Minggu Biasa XX/A - HARI RAYA MARIA DIANGKAT KE SURGA (Luk 1:39-56; Sabtu
petang Luk 11:27-28)
09 Agustus 2011 07:17
Meskipun sudah dirayakan sejak abad ke-4, baru pada tahun 1950-lah
pengangkatan Maria ke surga jiwa dan badan ditegaskan secara resmi sebagai
bagian ajaran kepercayaan iman. Sekitar awal abad ke-20 di beberapa kalangan
para teolog berkembang aliran berpikir yang pada dasarnya menolak hal-hal
yang tak bisa diterangkan dengan akal budi dan pengetahuan pada waktu itu.
Pendapat seperti ini meluas pengaruhnya dalam Gereja, juga di kalangan para
rohaniwan. Salah satu akibat dari cara berpikir tadi ialah penolakan adanya
sisi-sisi keramat dalam kehidupan, termasuk hal-hal yang biasa disebut
mukjizat, dan tentu saja tradisi mengenai Maria diangkat ke surga langsung
sesudah wafatnya. Tetapi pengalaman pahit dalam dua perang dunia mengajarkan
betapa orang sesungguhnya tidak berdaya menghadapi sisi-sisi gelap
kemanusiaan sendiri. Berangsur-angsur ketergantungan pada kekuatan ilahi
semakin disadari kembali. Dalam hubungan ini penegasan kepercayaan Maria
diangkat ke surga jiwa dan badan itu menjadi pernyataan resmi iman Gereja
dalam menerima kenyataan mukjizat yang terjadi pada Maria.
MARIA DIANGKAT KE SURGA
Merayakan peristiwa Maria diangkat ke surga dapat menjadi ungkapan
kepercayaan akan masa depan kemanusiaan sendiri. Pada satu saat nanti umat
manusia seluruhnya akan kembali berada bersama dengan Tuhan di surga. Hal
ini sering digambarkan bakal terjadi lewat "pemurnian" dengan pelbagai cara
seperti halnya tempat penantian, pengadilan terakhir yang memisahkan orang
baik dari orang jahat, atau pembersihan jiwa kedosaan. Inti pemikirannya
sama, yakni satu ketika nanti kita akan pulih menjadi warga Firdaus kembali
dan masuk ke sana. Dan kita percaya bahwa itu dapat terjadi karena salah
satu dari kemanusiaan, yakni Maria, sudah ada di sana dan kini ia
melantarkan doa-doa permohonan dari yang biasa hingga yang amat khusus
kepada Tuhan Yang Mahakuasa. Kita acap kali menyadari bahwa Tuhan lebih
mendengarkan kita - berkat Maria - daripada kita mendengarkanNya. Maria tahu
jalan-jalan menyampaikan doa kita kepada Yang Mahakuasa.

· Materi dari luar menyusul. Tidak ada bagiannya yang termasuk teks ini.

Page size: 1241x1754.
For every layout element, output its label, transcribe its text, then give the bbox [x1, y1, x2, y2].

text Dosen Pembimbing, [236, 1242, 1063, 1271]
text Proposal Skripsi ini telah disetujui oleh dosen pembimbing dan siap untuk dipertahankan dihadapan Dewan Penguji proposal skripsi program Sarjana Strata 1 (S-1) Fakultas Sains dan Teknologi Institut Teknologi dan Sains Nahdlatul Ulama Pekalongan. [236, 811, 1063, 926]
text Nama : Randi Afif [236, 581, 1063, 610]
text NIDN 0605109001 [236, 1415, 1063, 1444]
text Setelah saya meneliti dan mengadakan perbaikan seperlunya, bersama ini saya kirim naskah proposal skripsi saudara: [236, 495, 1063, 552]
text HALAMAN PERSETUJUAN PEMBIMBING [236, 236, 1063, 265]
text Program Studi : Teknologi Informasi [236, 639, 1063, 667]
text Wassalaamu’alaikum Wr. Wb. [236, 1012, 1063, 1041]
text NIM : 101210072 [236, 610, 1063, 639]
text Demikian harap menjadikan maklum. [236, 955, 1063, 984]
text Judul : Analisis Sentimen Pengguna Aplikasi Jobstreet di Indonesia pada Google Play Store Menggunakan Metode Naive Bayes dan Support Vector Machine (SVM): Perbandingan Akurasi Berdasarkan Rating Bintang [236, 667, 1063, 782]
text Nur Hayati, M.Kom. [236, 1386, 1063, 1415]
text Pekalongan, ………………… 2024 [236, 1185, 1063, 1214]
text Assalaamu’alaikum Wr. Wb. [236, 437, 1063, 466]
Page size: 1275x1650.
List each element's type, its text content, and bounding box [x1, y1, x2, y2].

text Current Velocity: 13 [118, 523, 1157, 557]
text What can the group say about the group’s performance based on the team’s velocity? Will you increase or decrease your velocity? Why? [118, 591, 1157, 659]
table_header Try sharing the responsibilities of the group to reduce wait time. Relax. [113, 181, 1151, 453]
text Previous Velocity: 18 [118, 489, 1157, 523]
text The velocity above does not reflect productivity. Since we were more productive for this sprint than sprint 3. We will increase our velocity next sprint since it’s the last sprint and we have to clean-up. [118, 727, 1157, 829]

Diceritakan dalam Kitab Kejadian, manusia dan istrinya diusir dari Firdaus
karena melanggar larangan memakan buah pengetahuan baik dan buruk. Ini dosa.
Dosa membuat kemanusiaan merosot. Sebelumnya mereka akrab dengan dunia
ilahi, dapat bercakap-cakap dengan Tuhan. Manusia merasa aman di hadapanNya.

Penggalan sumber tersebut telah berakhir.